Part C (Medicare Advantage): Premiums and co-pays vary.

Part D (Prescripti­on drug coverage): Premiums and deductible­s vary.

Higher earners must pay 85% of the cost of their Medicare Parts B and D benefits, while those beneficiar­ies with incomes of $85,000 or less ($170,000 for couples) pay 25% of the cost of their benefits.

Bill from New York: “What’s the rationale behind Medicare NOT covering eye exams or glasses?”

Answer: The Medicare website puts it plainly: “Medicare doesn’t cover everything. If you need certain services Medicare doesn’t cover, you’ll have to pay for them yourself.” In other words, it’s just too expensive for Medicare to cover the following: long-term care (also called custodial care); most dental care; eye exams related to prescribin­g glasses; dentures; cosmetic surgery; acupunctur­e; hearing aids and exams for fitting them; and routine foot care.

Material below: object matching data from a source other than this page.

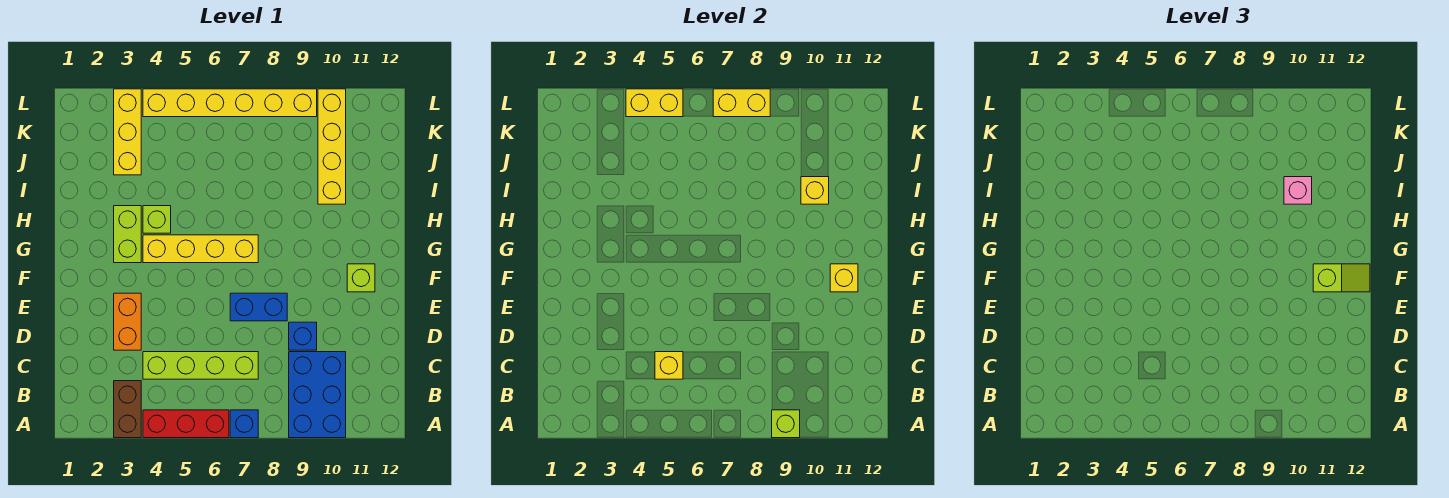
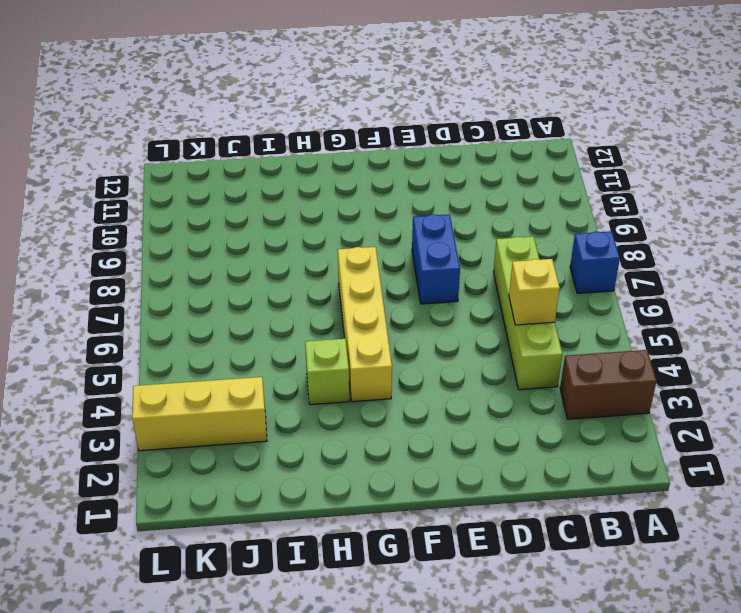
none -> red 1x3 brick [143,410,229,438]
none -> blue 2x3 brick [289,352,346,438]
none -> orange 1x2 brick [114,293,141,350]

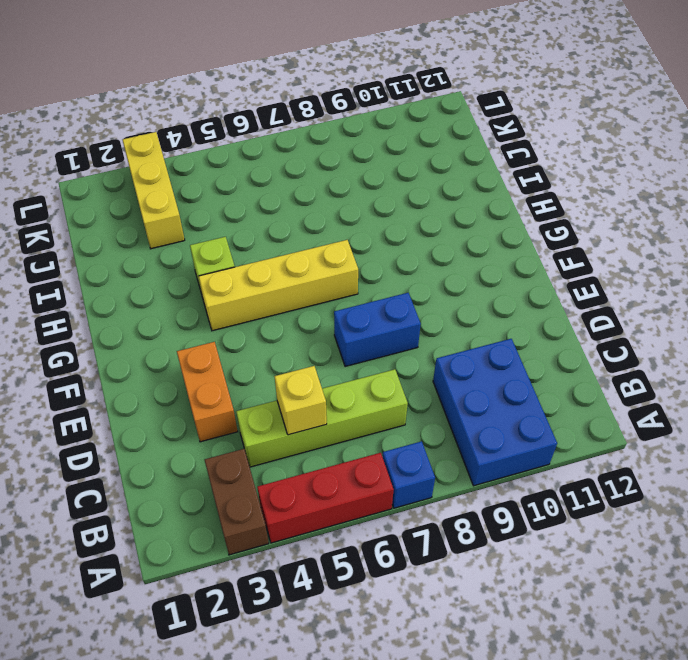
none -> blue 1x1 brick [289,322,317,350]
none -> lime 1x1 brick [347,264,375,292]
none -> lime 1x2 brick [114,206,141,263]

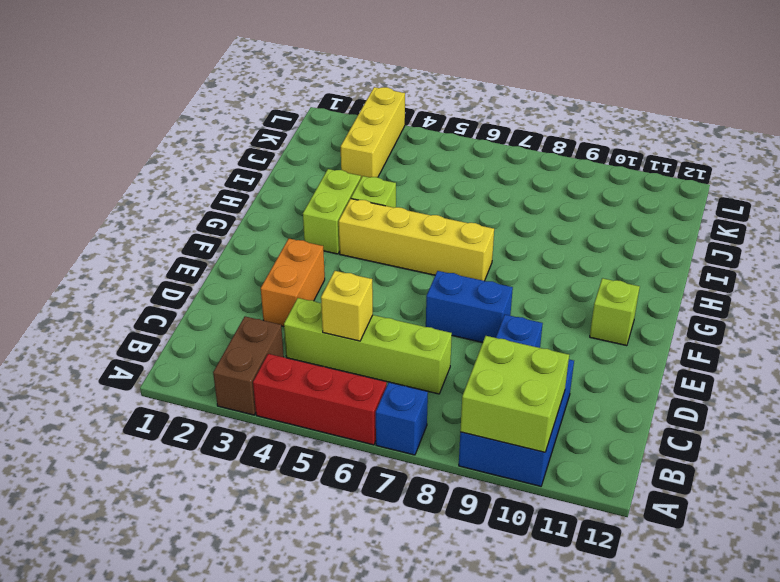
lime 2x2 brick [460,336,569,452] -> lime 1x1 brick [772,410,800,438]
none -> yellow 1x4 brick [318,89,346,204]
none -> yellow 1x6 brick [143,89,317,117]
none -> yellow 1x1 brick [830,264,858,292]

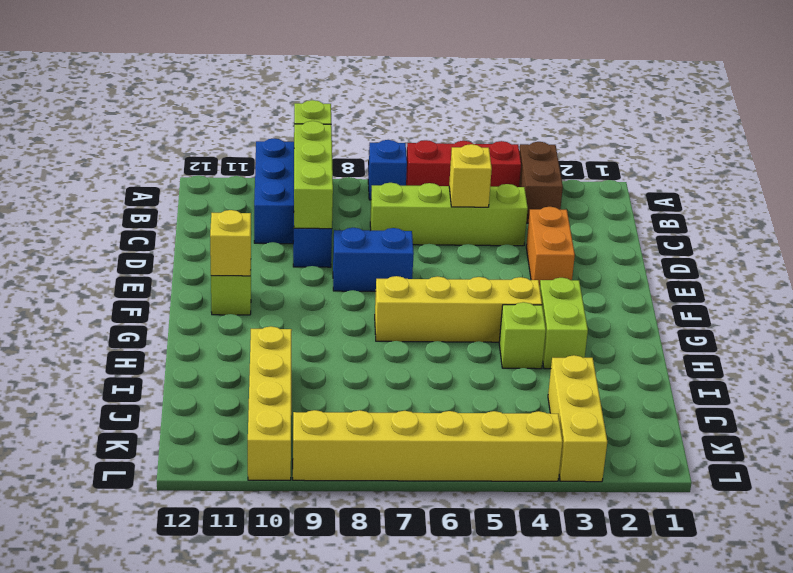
lime 1x3 brick [294,121,333,229] -> none
none -> yellow 1x1 brick [801,177,829,204]
none -> yellow 1x2 brick [626,89,683,117]
none -> yellow 1x2 brick [713,89,770,117]

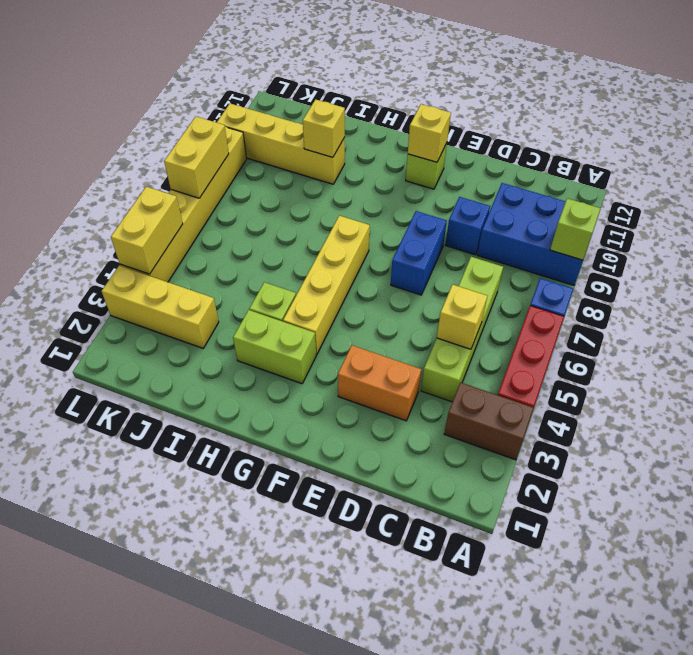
none -> lime 1x2 slope [1313,264,1370,292]
none -> pink 1x1 brick [1284,177,1312,204]

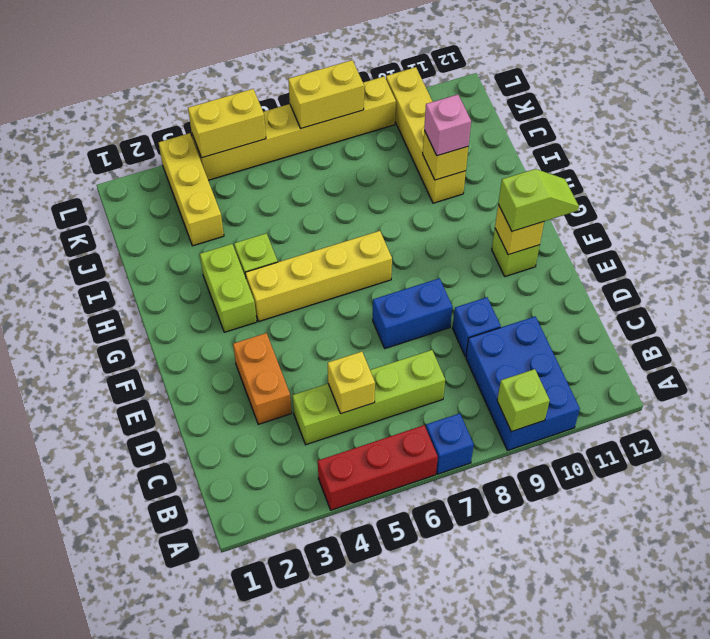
none -> brown 1x2 brick [114,381,141,438]

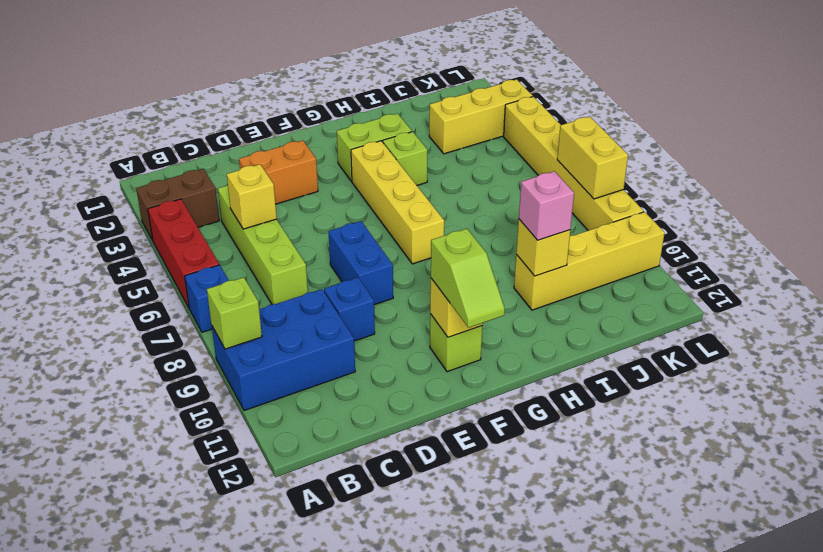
none -> yellow 1x2 brick [626,89,683,117]

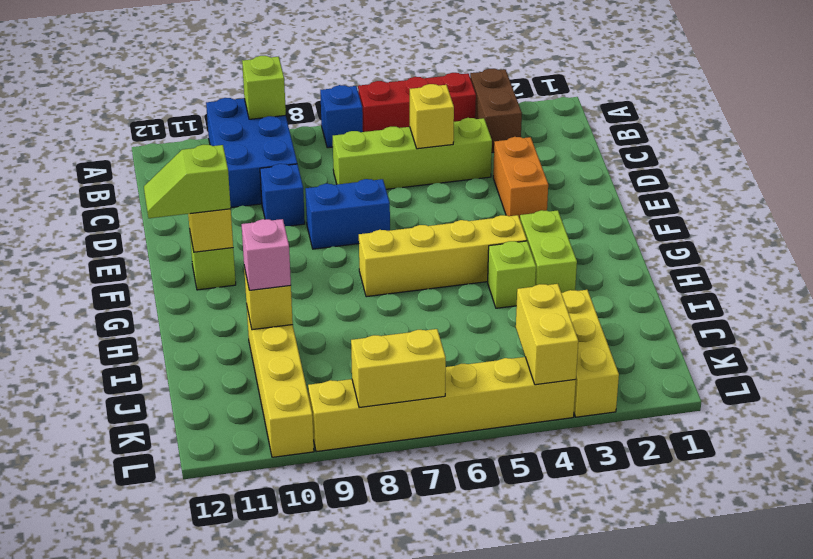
yellow 1x2 brick [516,284,578,385] -> yellow 1x2 brick turned to [626,89,683,117]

You can purchase other insurance that covers these services or a Medicare health plan that covers them, but doing so will add to your total annual costs for health care.

Barbara from Illinois: “I’m 64 and was offered an early retirement package. I am inclined to take it, but what are my options for insurance between now and age 65?”

Answer: If your spouse is still working, you can switch to that coverage, but if you are single, you may want to consider COBRA, which will give you the exact same coverage that you currently have, but it is expensive. Alternativ­ely, you can investigat­e the Affordable Care Act, which offers a variety of options, but the plans available may not be as robust as your current coverage. If you qualify based on low income, you may be able to get federal tax credits that make ACA coverage more affordable.